Task directions: In the records below, find the lines that include the string "HandleFragment" and report how many there are, nothing else.

[Collected data]
Start of Block

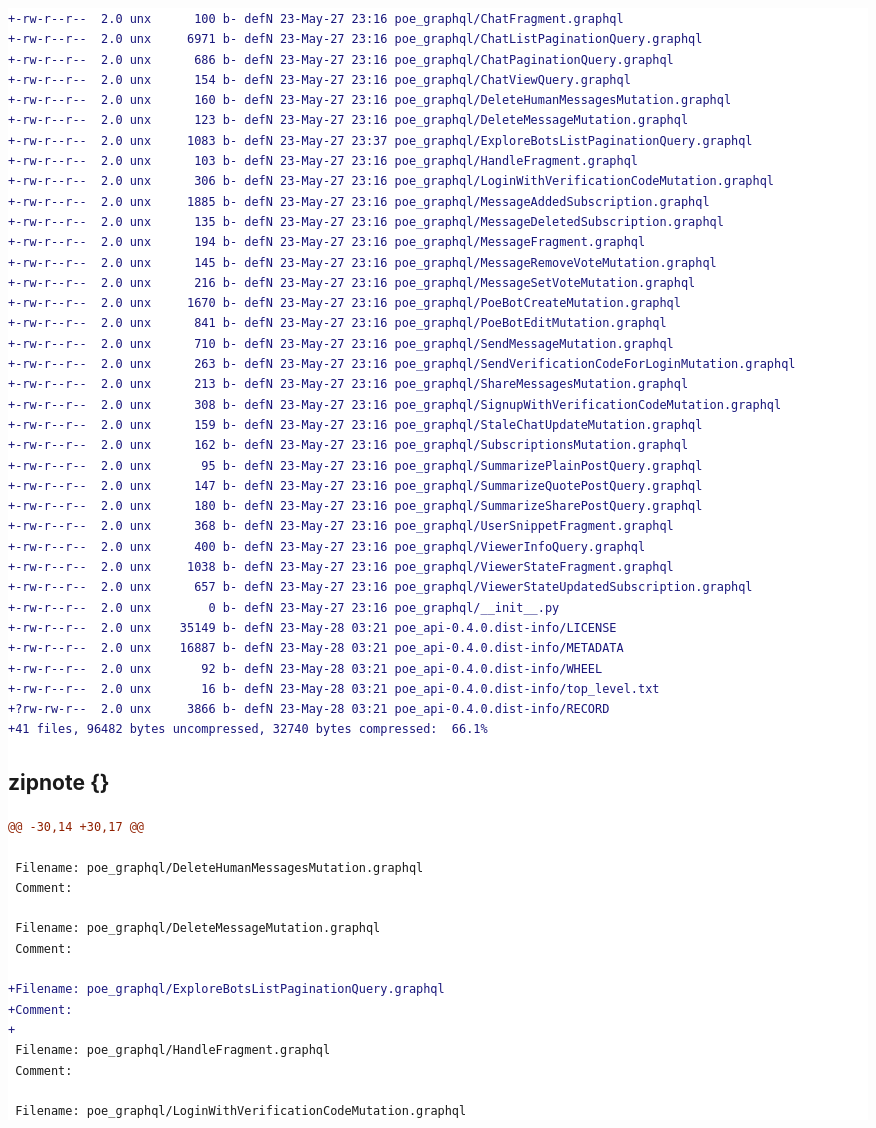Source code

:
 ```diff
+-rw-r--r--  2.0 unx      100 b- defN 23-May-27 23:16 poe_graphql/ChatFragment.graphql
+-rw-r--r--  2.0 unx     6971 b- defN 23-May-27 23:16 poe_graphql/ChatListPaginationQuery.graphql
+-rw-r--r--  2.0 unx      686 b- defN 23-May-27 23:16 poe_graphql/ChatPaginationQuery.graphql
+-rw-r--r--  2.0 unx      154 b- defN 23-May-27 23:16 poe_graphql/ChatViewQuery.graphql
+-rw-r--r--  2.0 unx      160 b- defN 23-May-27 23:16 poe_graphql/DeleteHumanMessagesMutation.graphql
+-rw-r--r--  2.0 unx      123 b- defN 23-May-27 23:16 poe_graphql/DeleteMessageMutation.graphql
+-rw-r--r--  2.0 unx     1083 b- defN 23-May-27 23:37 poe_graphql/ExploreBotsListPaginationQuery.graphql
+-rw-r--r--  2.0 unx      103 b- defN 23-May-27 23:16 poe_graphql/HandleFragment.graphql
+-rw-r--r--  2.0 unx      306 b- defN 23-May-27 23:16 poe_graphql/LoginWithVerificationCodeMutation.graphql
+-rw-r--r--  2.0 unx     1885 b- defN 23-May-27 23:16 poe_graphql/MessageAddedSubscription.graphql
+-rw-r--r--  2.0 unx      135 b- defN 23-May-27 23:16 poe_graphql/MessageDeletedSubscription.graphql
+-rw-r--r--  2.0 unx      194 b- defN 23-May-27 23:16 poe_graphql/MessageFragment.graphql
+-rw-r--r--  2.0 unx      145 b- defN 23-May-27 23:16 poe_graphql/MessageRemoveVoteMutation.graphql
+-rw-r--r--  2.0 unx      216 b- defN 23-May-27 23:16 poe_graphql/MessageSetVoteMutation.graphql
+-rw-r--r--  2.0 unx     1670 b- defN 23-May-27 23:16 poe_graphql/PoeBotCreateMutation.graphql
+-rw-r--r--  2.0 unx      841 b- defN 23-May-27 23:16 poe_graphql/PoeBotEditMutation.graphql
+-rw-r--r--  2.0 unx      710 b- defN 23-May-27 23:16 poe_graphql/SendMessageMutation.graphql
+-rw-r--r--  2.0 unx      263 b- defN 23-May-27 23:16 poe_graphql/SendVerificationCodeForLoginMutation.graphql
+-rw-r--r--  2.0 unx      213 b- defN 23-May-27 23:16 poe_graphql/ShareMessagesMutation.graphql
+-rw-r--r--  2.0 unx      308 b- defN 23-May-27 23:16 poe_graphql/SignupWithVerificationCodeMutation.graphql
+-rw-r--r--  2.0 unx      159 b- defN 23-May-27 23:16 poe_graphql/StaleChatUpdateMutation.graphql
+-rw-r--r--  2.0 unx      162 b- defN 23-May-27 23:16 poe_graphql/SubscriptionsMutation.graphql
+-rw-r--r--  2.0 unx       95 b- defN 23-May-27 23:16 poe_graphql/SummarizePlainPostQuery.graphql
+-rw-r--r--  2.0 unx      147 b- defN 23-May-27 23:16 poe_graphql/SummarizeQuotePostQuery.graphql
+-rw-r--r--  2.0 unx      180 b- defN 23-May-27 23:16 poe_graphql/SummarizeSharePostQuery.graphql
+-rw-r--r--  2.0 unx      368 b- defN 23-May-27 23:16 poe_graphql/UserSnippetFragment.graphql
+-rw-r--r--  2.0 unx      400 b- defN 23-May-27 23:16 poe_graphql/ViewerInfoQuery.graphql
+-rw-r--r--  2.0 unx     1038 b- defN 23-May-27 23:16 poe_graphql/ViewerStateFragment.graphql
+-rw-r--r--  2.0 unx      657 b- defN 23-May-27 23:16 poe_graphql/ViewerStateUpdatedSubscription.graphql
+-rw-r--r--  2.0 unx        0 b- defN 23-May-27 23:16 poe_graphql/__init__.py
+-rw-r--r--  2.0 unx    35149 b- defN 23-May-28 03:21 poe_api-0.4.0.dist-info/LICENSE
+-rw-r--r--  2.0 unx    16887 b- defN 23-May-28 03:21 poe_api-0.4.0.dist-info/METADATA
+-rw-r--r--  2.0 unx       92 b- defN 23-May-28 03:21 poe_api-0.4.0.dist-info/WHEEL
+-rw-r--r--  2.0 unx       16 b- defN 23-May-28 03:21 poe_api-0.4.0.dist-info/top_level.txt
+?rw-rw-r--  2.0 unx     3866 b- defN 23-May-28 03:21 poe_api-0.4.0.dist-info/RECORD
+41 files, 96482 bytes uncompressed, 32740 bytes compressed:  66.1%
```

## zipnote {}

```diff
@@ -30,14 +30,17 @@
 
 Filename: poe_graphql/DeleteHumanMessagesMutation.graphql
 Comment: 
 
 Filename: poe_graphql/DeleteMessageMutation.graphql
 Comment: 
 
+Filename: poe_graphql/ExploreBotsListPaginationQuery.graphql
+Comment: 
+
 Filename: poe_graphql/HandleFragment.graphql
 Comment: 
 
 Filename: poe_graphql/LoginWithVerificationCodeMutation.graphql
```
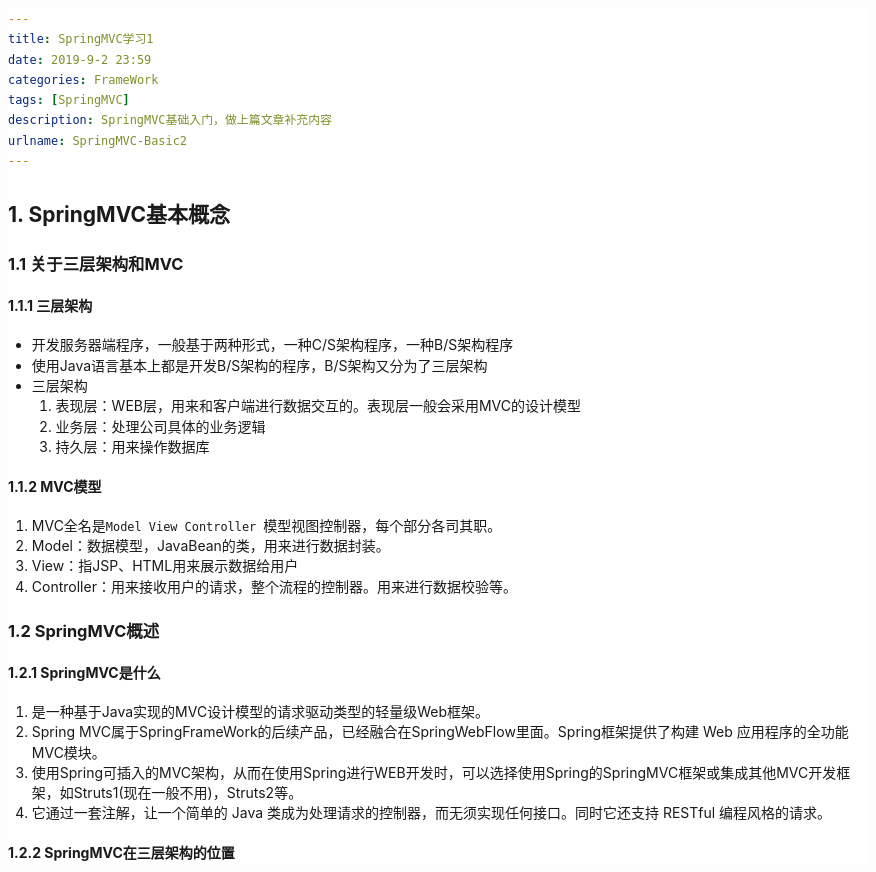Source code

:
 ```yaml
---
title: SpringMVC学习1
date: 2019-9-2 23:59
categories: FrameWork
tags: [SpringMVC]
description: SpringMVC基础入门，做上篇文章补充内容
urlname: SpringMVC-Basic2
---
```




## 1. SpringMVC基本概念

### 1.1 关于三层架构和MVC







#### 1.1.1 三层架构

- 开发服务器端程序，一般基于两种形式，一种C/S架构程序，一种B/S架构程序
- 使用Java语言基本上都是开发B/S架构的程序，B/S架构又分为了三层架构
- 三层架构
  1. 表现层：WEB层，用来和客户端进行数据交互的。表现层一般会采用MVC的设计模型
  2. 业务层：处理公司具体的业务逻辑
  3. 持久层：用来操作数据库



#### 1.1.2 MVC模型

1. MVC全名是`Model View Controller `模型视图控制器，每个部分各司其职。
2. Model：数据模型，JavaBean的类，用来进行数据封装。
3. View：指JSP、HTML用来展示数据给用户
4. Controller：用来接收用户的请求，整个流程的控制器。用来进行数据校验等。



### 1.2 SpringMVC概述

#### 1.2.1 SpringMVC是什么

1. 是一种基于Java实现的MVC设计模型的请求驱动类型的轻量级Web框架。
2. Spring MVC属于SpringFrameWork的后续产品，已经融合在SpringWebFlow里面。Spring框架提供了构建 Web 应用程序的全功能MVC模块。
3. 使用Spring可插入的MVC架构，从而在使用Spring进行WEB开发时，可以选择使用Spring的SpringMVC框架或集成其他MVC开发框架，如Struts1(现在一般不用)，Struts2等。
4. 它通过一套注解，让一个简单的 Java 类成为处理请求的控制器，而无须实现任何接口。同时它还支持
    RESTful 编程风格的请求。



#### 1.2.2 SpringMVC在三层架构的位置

End of Block

Output for this exercise: 2